With nearly three times as many pixels as the standard FHD display ((1,920 x 1,080) we would also expect the QHD+ screen to have a small but significant impact on 3D performance. Choosing a display needs careful consideration.
Both displays feature 5-finger multitouch as standard, which will have the greatest appeal to users of Windows 8. For more traditional input the gesture enabled multi-touch touchpad is of a good size, which makes it useful for CAD.
Of course, for detailed work there’s no substitute for an external mouse, which can plug into one of the four USB ports (3 x USB 3.0 and 1 x USB 2.0). All four ports feature PowerShare, which is great for charging SmartPhones and other devices as the power remains on even when the machine is off.

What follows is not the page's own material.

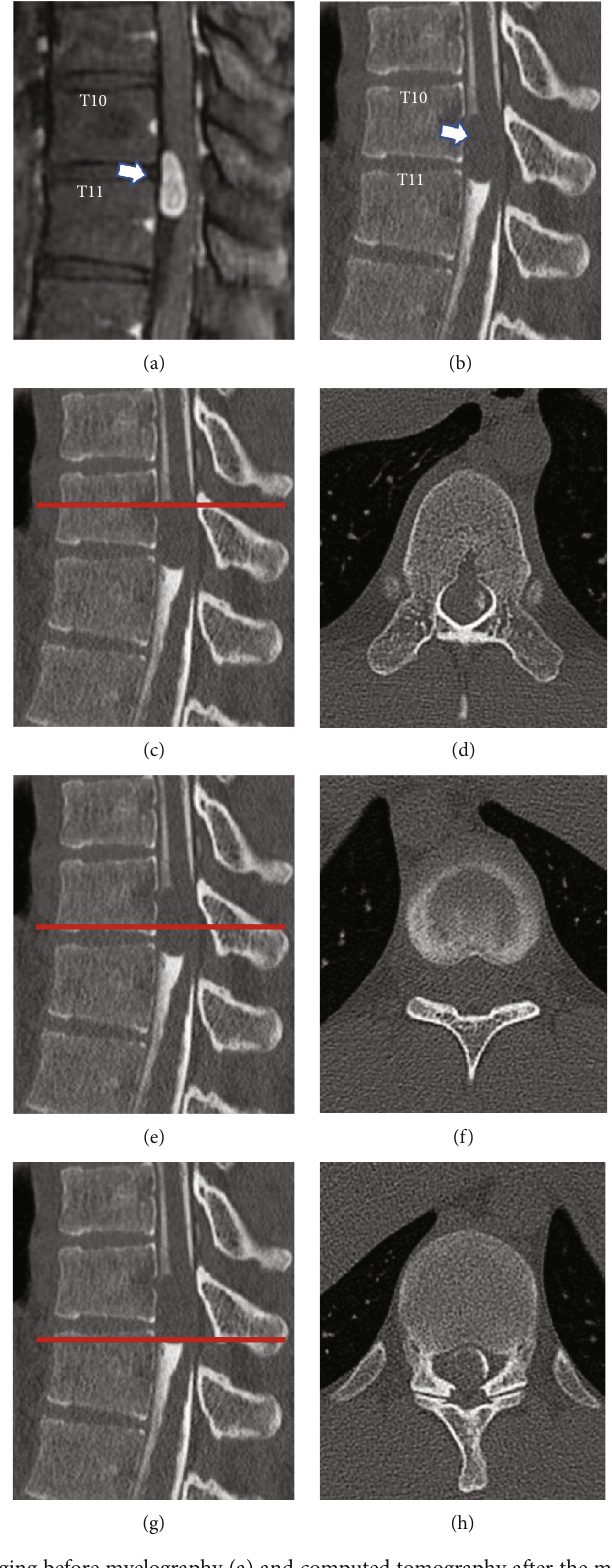
Figure 2: Magnetic resonance imaging before myelography (a) and computed tomography after the myelography (b) shows the intradural mass rostrally migrated with approximately 10 mm discrepancy in the exact location compared to magnetic resonance imaging fi ndings. Arrows indicate the location of the lesion. Each level of axial image on computed tomography shows the proximal (c, d), middle (e, f), and distal (g, h) levels of the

In conclusion, the Precision M3800 looks to be an interesting proposition for those seeking workstation-class performance and impressive portability without compromising on screen size.
Some may find the specs restrictive — and if you want to beef up the CPU, GPU and memory then look at the Precision M4800 — but if you’re looking for a highly mobile machine for part and small assembly modelling then the M3800 should hit the spot.
We look forward to putting it through its paces in the New Year.
The HP ZBook 14
With Dell concentrating on re-defining the 15-inch format factor mobile workstation, HP is going all out on portability with its ZBook 14, which it describes as the world’s first workstation Ultrabook.
This lightweight 14-inch mobile workstation starts at an incredible 1.62kg, just 300g more than the 13-inch MacBook Air.
The machine comes with a choice of dual core processors, maxing out at the Intel Core i7-4600U (2.1GHz, turbo up to 3.3GHz) and up to 16GB RAM.
Professional 3D graphics comes courtesy of the AMD FirePro M4100 (1GB). All of these specs lean the machine towards entry-level 3D CAD.
HP also places a big emphasis on serviceability with many of the components being able to be replaced or upgraded without a screwdriver.